Am 8.Verhandlungstag im Strobl-Prozeß steht „Wecker-Programm“ des BKA im Vordergrund / BKA ließ 7.000 Wecker an Uhrenfachgeschäfte verteilen, um potentielle Käufer zu ermitteln  ■  Aus Düsseldorf Gitti Hentschel

Klaus Arend, Vorsitzender des 5. Strafsenats am Düsseldorfer Oberlandesgericht hatte zum 8.Verhandlungstag im Prozeß gegen Ingrid Strobl einen Mini-Wecker „Emes Sonochron“ zur Anschauung mitgebracht. Ein solches Exemplar mit der Nummer 6457 ist zentrales Beweisstück im Verfahren. Ein Emes -Ziffernblatt mit dieser Nummer wurde beim Lufthansa -Anschlag der Revolutionären Zellen (RZ) am 28.10.86 gefunden.

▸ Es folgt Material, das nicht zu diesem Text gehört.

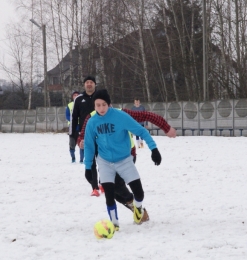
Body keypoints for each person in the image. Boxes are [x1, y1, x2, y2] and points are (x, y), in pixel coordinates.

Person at [77, 101, 177, 212]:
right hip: (106, 159)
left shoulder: (121, 114)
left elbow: (145, 115)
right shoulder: (91, 117)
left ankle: (135, 205)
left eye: (105, 105)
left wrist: (166, 127)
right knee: (110, 189)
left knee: (118, 185)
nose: (103, 109)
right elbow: (83, 135)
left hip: (127, 156)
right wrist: (80, 141)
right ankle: (133, 205)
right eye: (99, 105)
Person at [84, 89, 162, 229]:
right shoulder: (92, 122)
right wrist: (88, 167)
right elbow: (89, 146)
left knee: (139, 193)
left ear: (109, 104)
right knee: (109, 193)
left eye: (104, 104)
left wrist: (154, 149)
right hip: (105, 161)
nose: (101, 108)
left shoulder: (120, 116)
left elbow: (141, 131)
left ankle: (138, 209)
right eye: (97, 105)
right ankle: (114, 224)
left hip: (124, 160)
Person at [69, 75, 101, 196]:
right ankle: (94, 187)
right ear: (84, 85)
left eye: (91, 82)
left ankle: (102, 182)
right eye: (87, 82)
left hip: (101, 134)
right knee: (90, 162)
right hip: (86, 136)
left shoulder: (101, 97)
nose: (89, 84)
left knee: (103, 161)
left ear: (95, 84)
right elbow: (74, 118)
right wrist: (74, 136)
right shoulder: (79, 99)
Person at [65, 91, 84, 163]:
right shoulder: (70, 105)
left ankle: (82, 159)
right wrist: (73, 119)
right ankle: (73, 158)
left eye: (77, 95)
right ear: (72, 97)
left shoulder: (82, 104)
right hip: (72, 127)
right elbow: (67, 115)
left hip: (81, 126)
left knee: (82, 142)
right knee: (72, 143)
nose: (75, 96)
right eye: (74, 95)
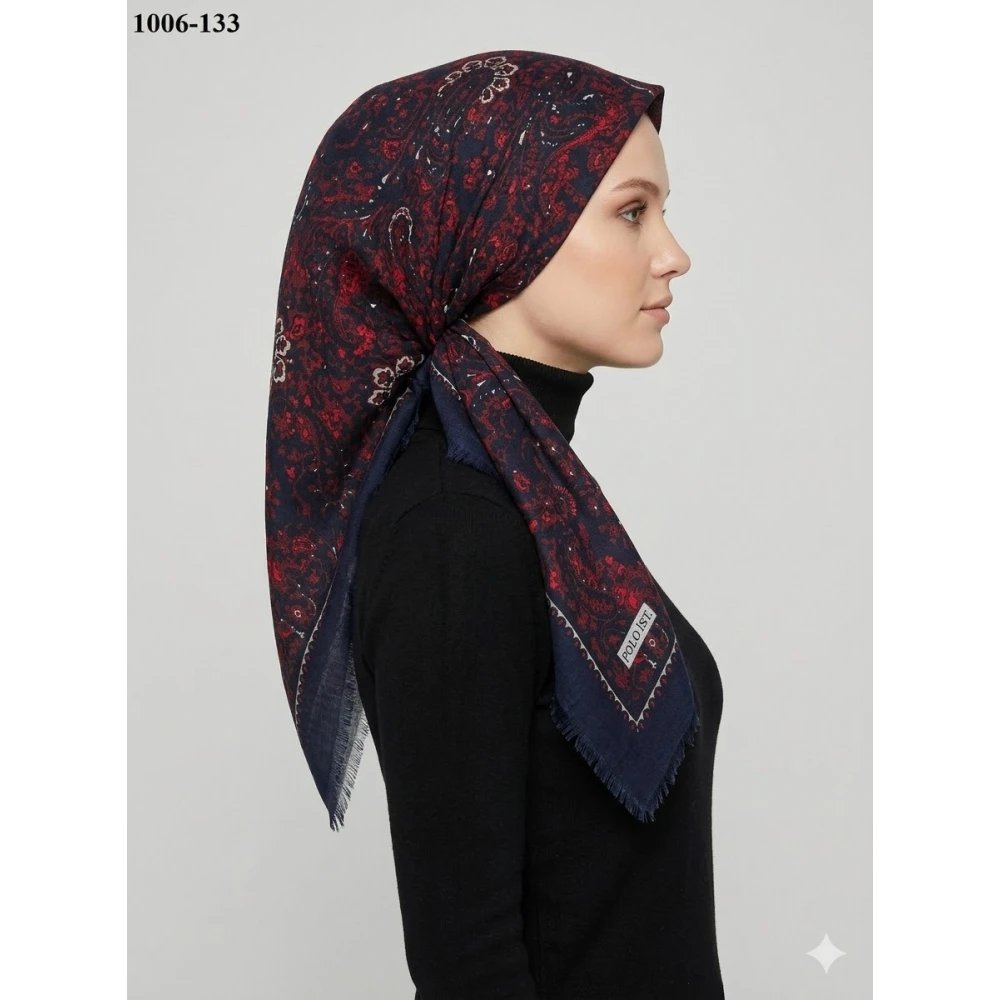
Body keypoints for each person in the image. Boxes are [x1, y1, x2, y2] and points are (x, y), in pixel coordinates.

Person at [266, 50, 724, 999]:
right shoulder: (453, 530)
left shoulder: (534, 490)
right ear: (504, 226)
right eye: (632, 212)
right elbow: (465, 961)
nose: (672, 253)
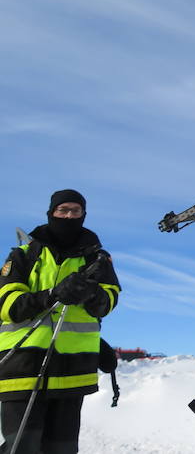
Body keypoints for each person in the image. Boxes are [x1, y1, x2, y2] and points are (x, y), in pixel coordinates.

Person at [0, 189, 121, 453]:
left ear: (83, 215)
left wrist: (90, 292)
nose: (68, 215)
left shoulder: (97, 259)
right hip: (21, 368)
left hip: (72, 373)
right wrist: (52, 295)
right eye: (63, 210)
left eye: (75, 211)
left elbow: (109, 302)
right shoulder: (23, 255)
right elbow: (7, 305)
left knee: (61, 450)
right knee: (23, 446)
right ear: (51, 213)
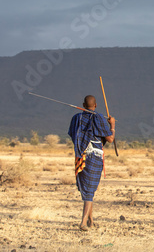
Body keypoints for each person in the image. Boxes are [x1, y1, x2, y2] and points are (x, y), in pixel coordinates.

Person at [68, 95, 115, 231]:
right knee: (89, 190)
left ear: (83, 104)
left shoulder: (76, 118)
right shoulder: (98, 117)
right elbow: (110, 139)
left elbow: (73, 135)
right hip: (94, 156)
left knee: (88, 189)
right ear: (95, 105)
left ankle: (91, 221)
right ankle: (83, 222)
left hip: (80, 157)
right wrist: (112, 124)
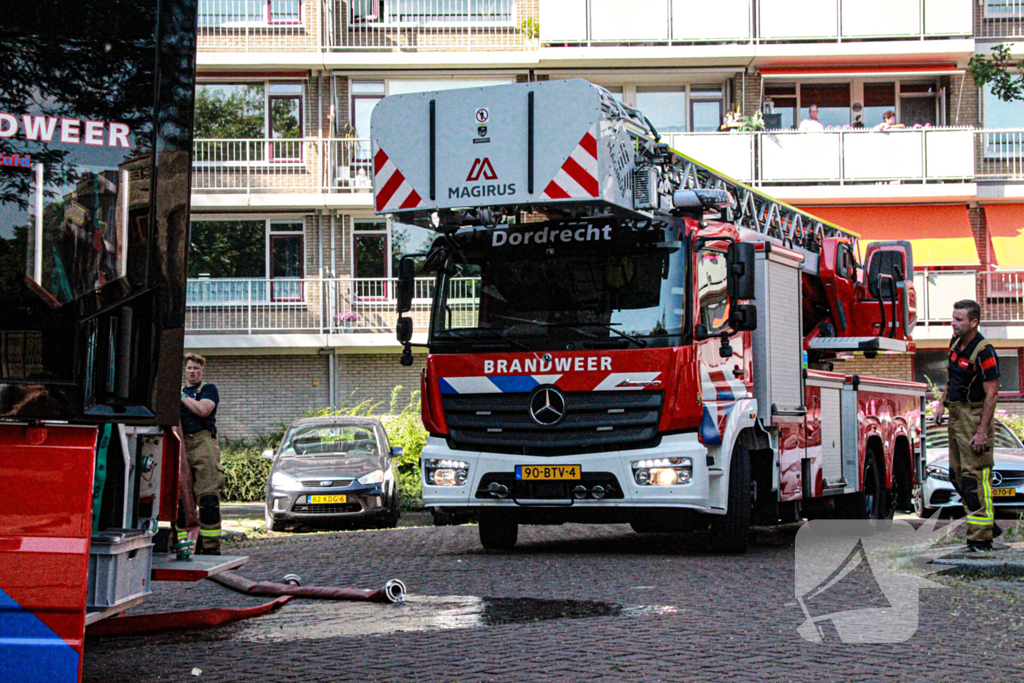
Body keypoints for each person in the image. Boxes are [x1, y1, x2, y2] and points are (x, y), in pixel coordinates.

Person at [934, 300, 1003, 552]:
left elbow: (992, 394)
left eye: (959, 320)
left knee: (974, 477)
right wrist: (942, 404)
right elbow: (951, 377)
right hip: (955, 412)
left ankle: (980, 539)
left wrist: (982, 430)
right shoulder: (954, 344)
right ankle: (988, 525)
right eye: (953, 318)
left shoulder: (984, 351)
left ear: (973, 322)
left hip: (974, 416)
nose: (953, 323)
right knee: (955, 475)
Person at [180, 353, 225, 555]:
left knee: (208, 498)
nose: (192, 372)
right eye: (189, 368)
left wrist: (181, 398)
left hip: (203, 443)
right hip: (180, 443)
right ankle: (186, 544)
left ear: (202, 371)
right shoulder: (180, 391)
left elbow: (203, 411)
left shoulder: (208, 389)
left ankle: (210, 547)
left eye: (196, 368)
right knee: (182, 500)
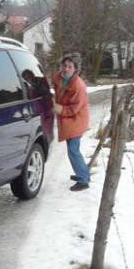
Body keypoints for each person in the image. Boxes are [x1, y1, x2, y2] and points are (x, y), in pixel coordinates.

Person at [52, 55, 90, 191]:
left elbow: (74, 109)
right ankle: (83, 173)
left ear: (75, 70)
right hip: (69, 120)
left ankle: (83, 180)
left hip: (77, 119)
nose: (66, 69)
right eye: (65, 66)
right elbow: (52, 85)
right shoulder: (59, 78)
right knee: (73, 149)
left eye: (70, 67)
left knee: (73, 150)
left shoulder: (79, 86)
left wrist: (58, 108)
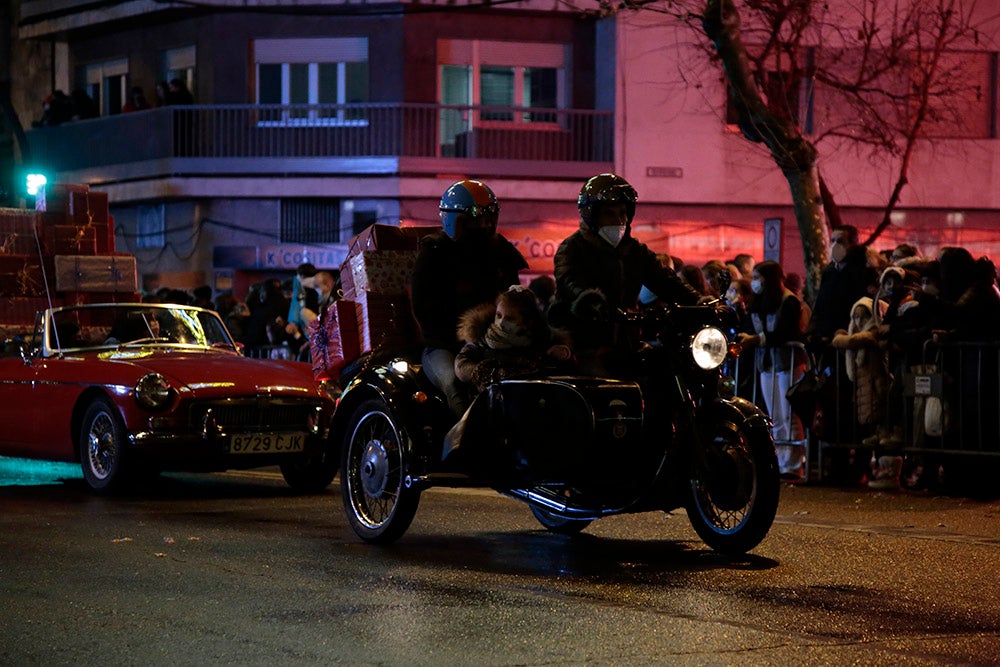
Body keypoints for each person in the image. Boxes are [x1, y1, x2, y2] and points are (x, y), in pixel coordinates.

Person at [550, 173, 701, 375]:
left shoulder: (635, 251)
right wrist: (590, 302)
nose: (619, 220)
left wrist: (701, 302)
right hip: (583, 343)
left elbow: (666, 280)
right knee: (600, 386)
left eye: (623, 212)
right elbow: (569, 281)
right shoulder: (571, 249)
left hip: (628, 343)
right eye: (609, 214)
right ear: (592, 216)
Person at [411, 179, 528, 416]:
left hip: (495, 343)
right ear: (458, 220)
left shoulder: (500, 251)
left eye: (490, 217)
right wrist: (468, 332)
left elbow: (515, 300)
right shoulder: (435, 252)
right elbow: (424, 309)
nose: (485, 225)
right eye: (477, 219)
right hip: (443, 347)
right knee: (455, 385)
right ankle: (461, 448)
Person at [736, 260, 807, 478]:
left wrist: (757, 339)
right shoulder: (760, 302)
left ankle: (793, 464)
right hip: (767, 364)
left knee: (789, 413)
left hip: (788, 364)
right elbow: (750, 325)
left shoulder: (789, 301)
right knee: (775, 414)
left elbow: (787, 332)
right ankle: (782, 462)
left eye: (759, 278)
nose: (755, 283)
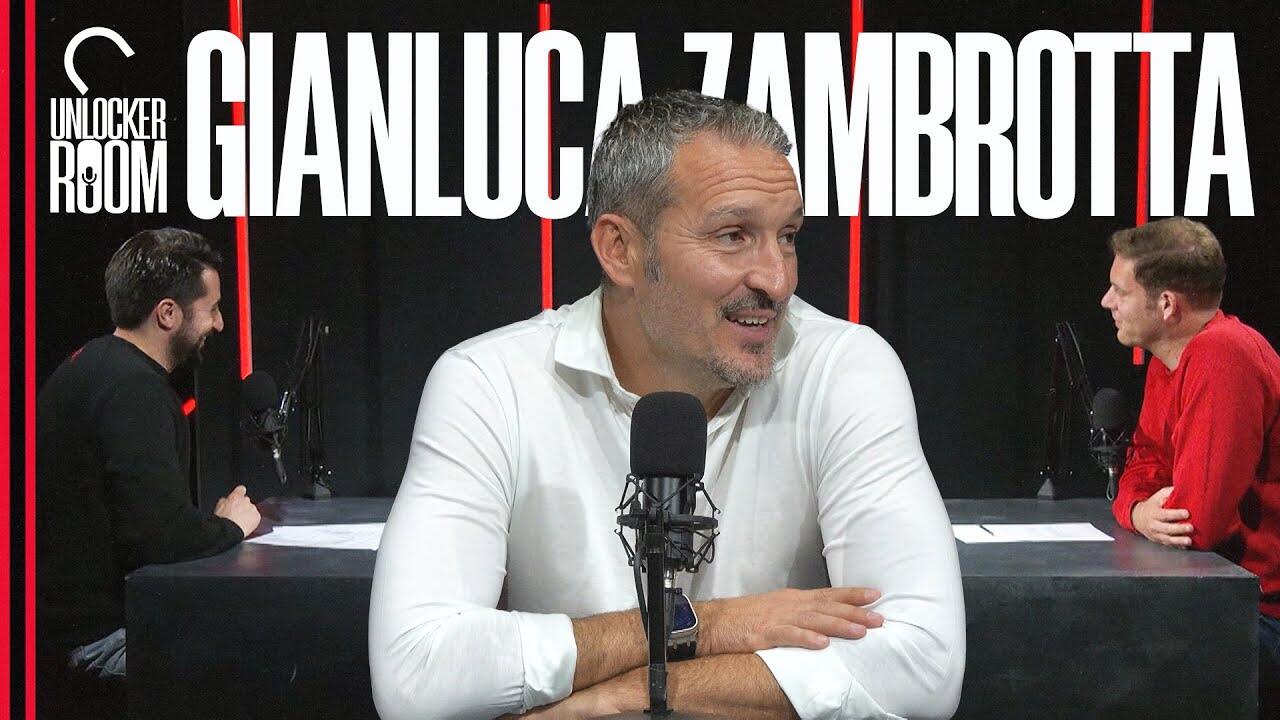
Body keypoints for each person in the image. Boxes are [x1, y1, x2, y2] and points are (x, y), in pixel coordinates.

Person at [369, 90, 965, 720]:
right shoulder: (489, 384)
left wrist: (624, 696)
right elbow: (417, 677)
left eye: (787, 236)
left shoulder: (845, 369)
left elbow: (922, 664)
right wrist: (714, 625)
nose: (777, 279)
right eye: (733, 236)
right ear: (620, 249)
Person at [36, 228, 262, 720]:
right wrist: (230, 526)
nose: (220, 324)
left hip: (64, 635)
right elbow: (159, 538)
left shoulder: (90, 365)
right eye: (212, 309)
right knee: (267, 666)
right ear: (168, 313)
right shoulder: (134, 390)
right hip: (101, 644)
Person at [1102, 217, 1280, 716]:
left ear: (1166, 304)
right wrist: (1137, 511)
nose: (1106, 301)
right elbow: (1142, 463)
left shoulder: (1223, 356)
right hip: (1220, 595)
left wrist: (1138, 507)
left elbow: (1193, 523)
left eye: (1120, 291)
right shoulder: (1170, 358)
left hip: (1261, 613)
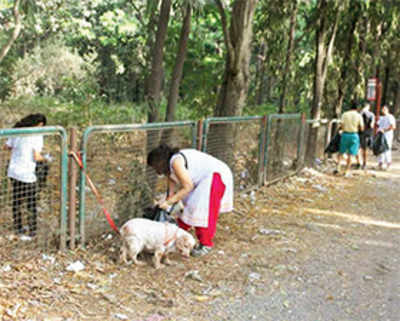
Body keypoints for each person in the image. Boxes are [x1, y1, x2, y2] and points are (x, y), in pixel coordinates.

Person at [147, 144, 234, 257]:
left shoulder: (176, 162)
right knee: (189, 206)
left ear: (159, 162)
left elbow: (187, 186)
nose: (155, 170)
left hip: (215, 176)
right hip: (203, 179)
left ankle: (205, 244)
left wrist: (168, 202)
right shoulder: (169, 167)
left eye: (154, 167)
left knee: (202, 210)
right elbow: (171, 192)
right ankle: (177, 233)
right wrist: (166, 202)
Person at [3, 113, 47, 237]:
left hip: (13, 171)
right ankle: (32, 230)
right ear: (39, 124)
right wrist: (46, 159)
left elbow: (6, 147)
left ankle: (18, 228)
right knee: (31, 202)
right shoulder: (37, 135)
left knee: (16, 200)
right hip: (27, 173)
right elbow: (36, 157)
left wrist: (19, 149)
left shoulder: (17, 130)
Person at [335, 101, 364, 177]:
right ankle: (347, 171)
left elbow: (341, 125)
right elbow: (362, 127)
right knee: (351, 154)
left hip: (345, 134)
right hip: (354, 135)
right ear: (357, 108)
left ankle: (338, 168)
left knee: (341, 152)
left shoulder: (345, 114)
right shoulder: (358, 115)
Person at [355, 103, 375, 169]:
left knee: (357, 148)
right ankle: (364, 163)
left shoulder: (358, 114)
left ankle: (358, 163)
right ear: (368, 107)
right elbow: (372, 125)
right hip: (367, 133)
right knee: (365, 149)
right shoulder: (372, 115)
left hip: (359, 133)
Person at [376, 105, 396, 170]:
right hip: (380, 135)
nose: (383, 110)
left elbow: (393, 126)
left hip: (387, 135)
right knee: (380, 149)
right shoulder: (381, 118)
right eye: (382, 109)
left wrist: (385, 130)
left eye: (384, 109)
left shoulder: (390, 117)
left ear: (387, 110)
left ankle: (388, 164)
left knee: (387, 149)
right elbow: (377, 125)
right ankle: (380, 164)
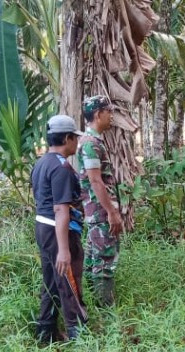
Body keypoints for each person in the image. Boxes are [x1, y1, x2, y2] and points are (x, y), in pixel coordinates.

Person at [31, 114, 88, 343]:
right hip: (58, 230)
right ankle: (79, 334)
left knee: (51, 281)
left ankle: (46, 332)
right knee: (69, 280)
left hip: (43, 228)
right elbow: (60, 209)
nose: (76, 142)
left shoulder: (42, 163)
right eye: (75, 138)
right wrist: (64, 249)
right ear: (67, 138)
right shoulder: (61, 168)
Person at [78, 95, 124, 307]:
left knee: (93, 259)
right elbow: (96, 181)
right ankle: (105, 308)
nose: (111, 115)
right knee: (104, 260)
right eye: (108, 111)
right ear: (98, 115)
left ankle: (88, 303)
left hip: (97, 212)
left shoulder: (93, 142)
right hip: (100, 213)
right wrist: (111, 212)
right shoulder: (90, 145)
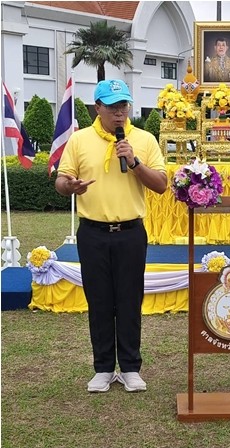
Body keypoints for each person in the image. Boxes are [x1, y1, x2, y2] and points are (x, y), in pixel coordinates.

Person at [55, 79, 167, 393]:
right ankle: (103, 368)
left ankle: (131, 367)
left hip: (130, 232)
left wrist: (133, 162)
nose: (119, 113)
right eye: (112, 106)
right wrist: (70, 187)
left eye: (123, 106)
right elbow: (62, 181)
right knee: (100, 300)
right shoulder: (79, 140)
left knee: (130, 301)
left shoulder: (143, 140)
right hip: (92, 232)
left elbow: (160, 184)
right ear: (98, 108)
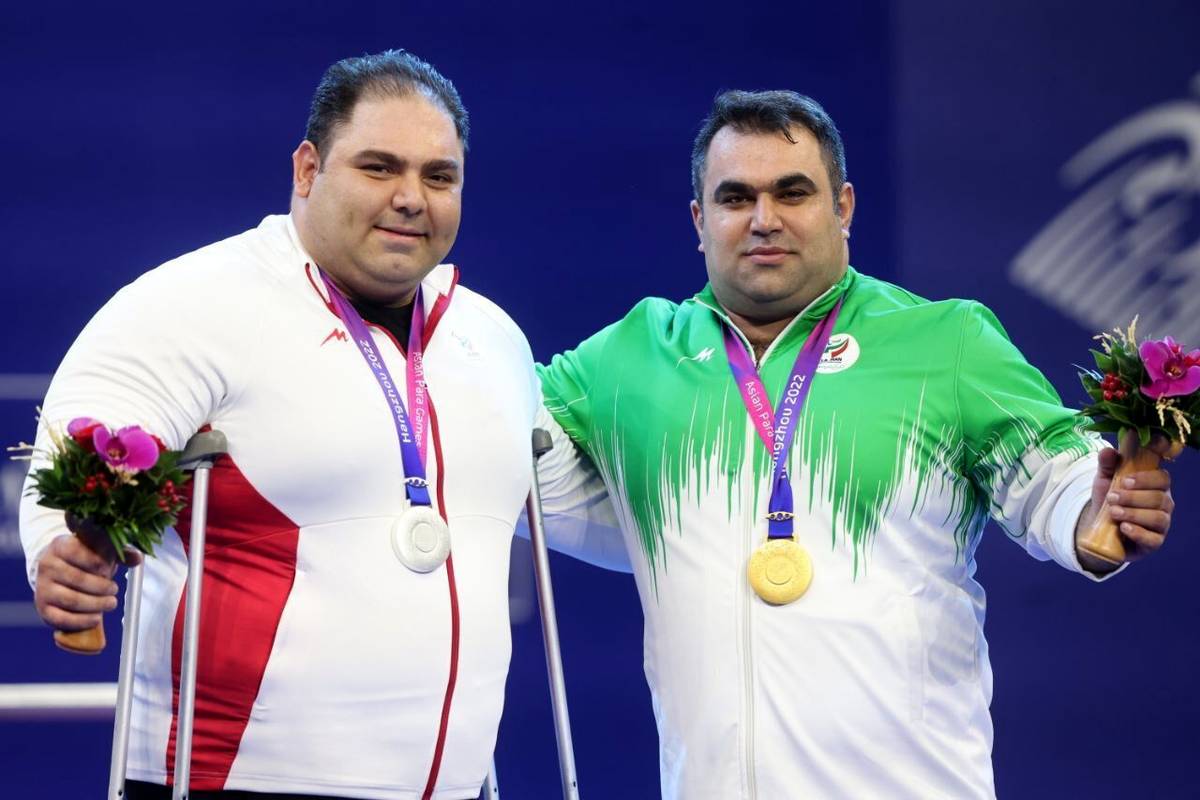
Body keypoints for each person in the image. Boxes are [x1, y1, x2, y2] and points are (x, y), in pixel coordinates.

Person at [533, 90, 1176, 798]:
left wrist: (1094, 512)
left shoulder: (944, 341)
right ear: (699, 220)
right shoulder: (635, 355)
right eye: (735, 198)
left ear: (843, 207)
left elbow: (1052, 469)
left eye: (792, 193)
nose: (764, 219)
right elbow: (494, 420)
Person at [21, 50, 538, 799]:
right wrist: (62, 555)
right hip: (231, 777)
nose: (410, 198)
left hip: (453, 785)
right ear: (307, 169)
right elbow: (79, 452)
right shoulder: (192, 305)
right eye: (378, 168)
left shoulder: (491, 340)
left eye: (439, 177)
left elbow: (576, 496)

Die beiden BKA-Hauptkommissare, der 41jährige Rolf Finkler und der 35jährige Bernd Deutesfeld, zeigten sich als Zeugen davon überzeugt, daß die 36jährige Journalistin Ingrid Strobl genau diesen Wecker im Kölner Uhrenfachgeschäft Wempe gekauft habe. Die Nummer hatten die Beamten im Rahmen eines „Wecker-Programms“ selbst in das Ziffernblatt eingestanzt. Insgesamt 7.000 Emes-Ziffernblätter wollen sie so numeriert haben, weil die RZ wiederholt Emes-Mini-Wecker als Zündverzögerer bei Anschlägen benutzt hatten. Der Plan des BKA war, über die registrierte Wecker-Nummer an die KäuferInnen und somit an die RZ zu kommen. 30 Uhrengeschäfte belieferte das BKA selbst mit präparierten Weckern. In die Geschäfte wurden Videokameras eingebaut, um die KäuferInnen aufzunehmen. Das Personal wurde angewiesen, Personenbeschreibungen anzufertigen und Kontrollnummern auf der Verpackung aufzubewahren. Die Firma Wempe übernahm jedoch nicht die BKA-Aufkleber zur Nummernkontrolle, sondern benutzte eigene Etiketten. Das Etikett des Strobl-Weckers existiert nicht mehr, sondern lediglich ein Zettel mit verschiedenen Handschriften des Verkaufspersonals, auf dem unter anderem auch besagte Nummer steht. Die Verkäuferin aber, die Ingrid Strobl bediente, hat diese Nummer nach eigenen Angaben nicht notiert. Um eine Verwechslung von Nummern zu vermeiden, wollen die BKA-Beamten nach ihrer Aussage von Anfang an „Gegenkontrollen“ durchgeführt haben. Richter wie Verteidigung äußerten gleichermaßen Unverständnis, daß die BKA-Beamten die VerkäuferInnen als ZeugInnen für den Weckerkauf von Ingrid Strobl, erst ein Jahr und vier Monate nach diesem Kauf und 15 Monate nach dem Anschlag, förmlich vernommen haben. Durch das beharrliche Nachfragen von Verteidiger Wächtler ergibt sich schließlich ein Bild: Die Beamten haben diesen Angaben keine Bedeutung beigemessen, weil das „Wecker-Programm“ geheim bleiben und daher nicht der Beweisführung dienen sollte. Unruhig wird Finkler auf den Vorhalt von Wächtler, daß nach Auskunft der Bundesregierung auf eine Anfrage der Grünen im März 1988 das BKA weder Wecker verkauft noch vertrieben habe. Doch der BKA -Mann bleibt dabei: „Wir haben Wecker aufgekauft.“ Hat also die Bundesregierung gelogen?

Die Erinnerung der jungen Verkäuferin an den konkreten Ablauf des Verkaufsgesprächs mit Ingrid Strobl vor fast 2 1/2 Jahren erweist sich als lückenhaft. Die Zeugin erkennt die Angeklagte nicht mehr eindeutig als Käuferin wieder. Dagegen hat sie etwa ein halbes Jahr nach dem Kauf Ingrid Strobl zweifelsfrei in einem WDR-Film identifiziert. Die Verkäuferin berichtet, Ingrid Strobl habe den Emes-Wecker für ihren „Mann“ kaufen wollen. Das und Strobls vermeintliches Desinteresse an der Farbe des Weckers hatte die Anklage als verdächtig gewertet. Doch auf Nachfragen der Angeklagten selbst hält die Verkäuferin es für durchaus möglich, daß Ingrid Strobl für „einen Mann“ gesagt hat. Denkbar sei auch, daß sie der Käuferin einen schwarzen Wecker gezeigt habe und Ingrid Strobl, weil sie schwarz wollte, unbestimmt sagte „Ich nehm‘ den“. Im Widerspruch zu allen BKA-Aussagen steht ihre Aussage - vom Richter völlig übergangen - ihr seien zwei Tage nach dem Weckerkauf von Ingrid Strobl Polizeifotos vorgelegt worden, auf denen sie sie eindeutig als Käuferin erkannt habe. Damit gibt sie Gerüchten auf den Gerichtsfluren neue Nahrung, daß Frau Strobl lange vor ihrer behaupteten Identifizierung durch einen WDR-Film dem BKA bekannt gewesen sei.